Susan Inglett Gallery is pleased to present ALLISON MILLER’S sixth exhibition with the Gallery, World. This exhibition will run from 19 October through 25 November 2023. A reception for the artist will be held Thursday 19 October 2023 from 6 – 8 PM.
Our eyes are set approximately 6 cm apart in our heads. This distance produces slightly different retinal images in the left and right eyes. The difference in these perspectives is called binocular disparity- a horizontal shift that informs the brain of an object’s location in space, allowing it to render objects in three dimensions. This is just one of many cognitive cues the brain uses to gather data; sorting incoming stimuli and organizing it accordingly.
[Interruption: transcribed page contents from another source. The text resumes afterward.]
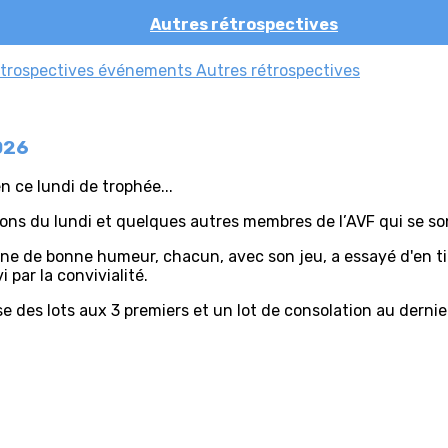
Autres rétrospectives
trospectives événements
Autres rétrospectives
026
n ce lundi de trophée...
ons du lundi et quelques autres membres de l’AVF qui se son
ne de bonne humeur, chacun, avec son jeu, a essayé d'en tire
 par la convivialité.
e des lots aux 3 premiers et un lot de consolation au dernier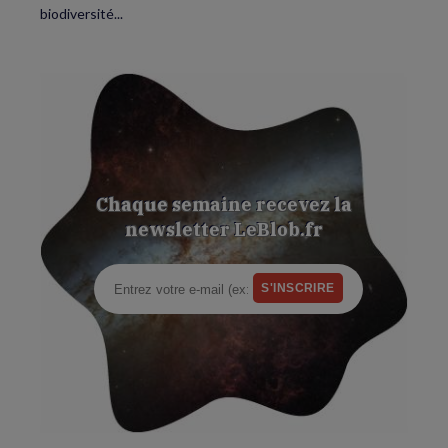
biodiversité...
Chaque semaine recevez la
newsletter LeBlob.fr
These mechanisms are built for efficiency and geared toward survival, but what lies in the difference between two vantages? Allison Miller’s paintings ask what latent poetry might be present in the unobserved and in the spaces between expectation, understanding and experience. If even cognitive functions regularly paper over nuance in their insistence on efficiency, then there is often only semblance.
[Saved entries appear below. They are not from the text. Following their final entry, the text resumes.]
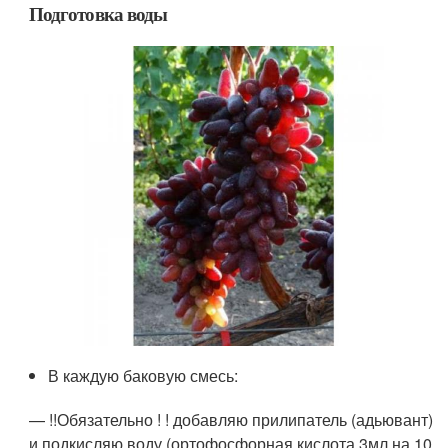
Подготовка воды
В каждую баковую смесь:
— !!Обязательно ! ! добавляю прилипатель (адьювант)
и подкисляю воду (ортофосфорная кислота 3мл на 10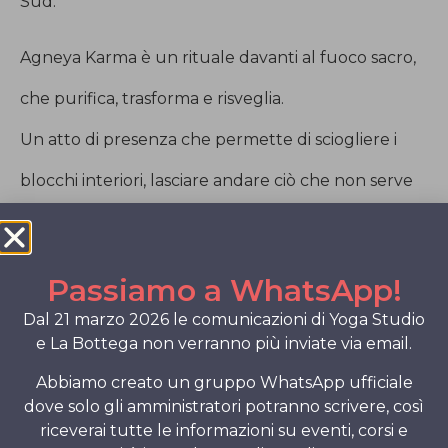
Sud.
Agneya Karma è un rituale davanti al fuoco sacro,
che purifica, trasforma e risveglia.
Un atto di presenza che permette di sciogliere i
blocchi interiori, lasciare andare ciò che non serve
più e riaccendere la scintilla vitale.
Il fuoco è l’elemento della trasmutazione e da
Passiamo a WhatsApp!
secoli viene usato nelle culture tradizionali come
Dal 21 marzo 2026 le comunicazioni di Yoga Studio
e La Bottega non verranno più inviate via email.
strumento per liberare, guarire, rinascere.
Abbiamo creato un gruppo WhatsApp ufficiale
In questa serata, sarai guidato in un’esperienza
dove solo gli amministratori potranno scrivere, così
riceverai tutte le informazioni su eventi, corsi e
profonda di connessione, rilascio e rigenerazione.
The seven paintings on view operate from the position that certainty is elusive. The moments that make up each of Miller’s compositions are a series of approximations and paradoxes. Each element is a divergence and with each divergence comes another prospect. Miller avoids heuristics in favor of circuitous methods of inference. She employs an evolving cycle of motifs that can be gestural or diagrammatic in appearance, but their specificity has been recast in context. Not only is their application among the works in the show mutable, but even within a single work the same motif may be engaged in conflicting purposes.
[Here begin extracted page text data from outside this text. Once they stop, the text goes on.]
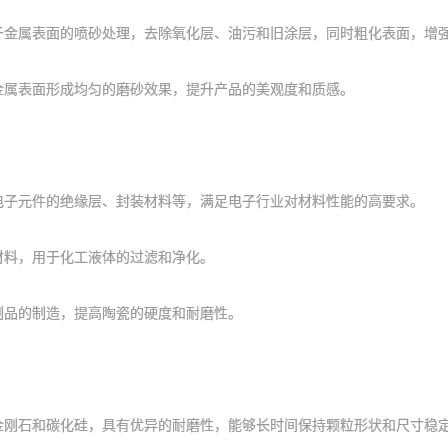
属表面的喷砂处理，去除氧化层、油污和旧涂层，同时粗化表面，增强
属表面形成均匀的磨砂效果，提升产品的美观度和质感。
元件的绝缘层、封装材料等，满足电子行业对材料性能的高要求。
料，用于化工液体的过滤和净化。
品的制造，提高陶瓷的硬度和耐磨性。
石和碳化硅，具有优异的耐磨性，能够长时间保持颗粒形状和尺寸稳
A 2008 viral online campaign for cycling safety asks viewers to count how many times a basketball is passed by one of two teams. As the video progresses, we are informed that we failed to notice a dancing bear moving through the center of the action. “It’s easy to miss something you’re not looking for” the text on the screen reads. The mind’s inclination towards diversion is thoroughly displayed. It’s an appeal for intentional looking, which is a tenet of Miller’s studio practice. The moment we are watching the ball in the video, we have missed the bigger picture. In Miller’s case it’s reversed; the gestalt is iconic but what of the details? With its circular motion and formal structure, the video is a fitting analogy for Miller’s work. Black, white, and orange elements crisscross the frame while something incongruous moves through the center; seemingly unmissable, but it takes a second viewing to discern. Miller, similarly, presents a procession of adaptive strategies, directions, and occlusions whose appearances and intentions may be in opposition. Each component can be taken on its face, unpacked, or reverse-engineered; at other times it may just perplex. Regardless of the effect, they take a moment for their discrepancies and objectives to come into focus, thereafter, expanding meaning in all directions. - Ian Trout
ALLISON MILLER (b. 1974) lives and works in Los Angeles. The artist holds a BFA from the Rhode Island School of Design and an MFA from the University of California, Los Angeles. Miller makes abstract paintings that challenge both maker and viewer. From stenciled drips to color fields applied with a Crayola-like oil stick, Miller’s gestures suggest a spontaneity that belies a highly considered and indexical approach. Diverse elements combine to form active paintings with compositions that never quite settle. Miller’s work can be found in the permanent collections of the Frances Lehman Loeb Art Center, Vassar College; the Orange County Museum of Art, Newport Beach; the Pizzuti Collection, Columbus; the Santa Barbara Museum of Art; and the Neuberger Museum of Art, Purchase, among others. Her work has been reviewed in Artforum, Frieze, The New Yorker, The Los Angeles Times, Flash Art, The Brooklyn Rail, and Hyperallergic, among others.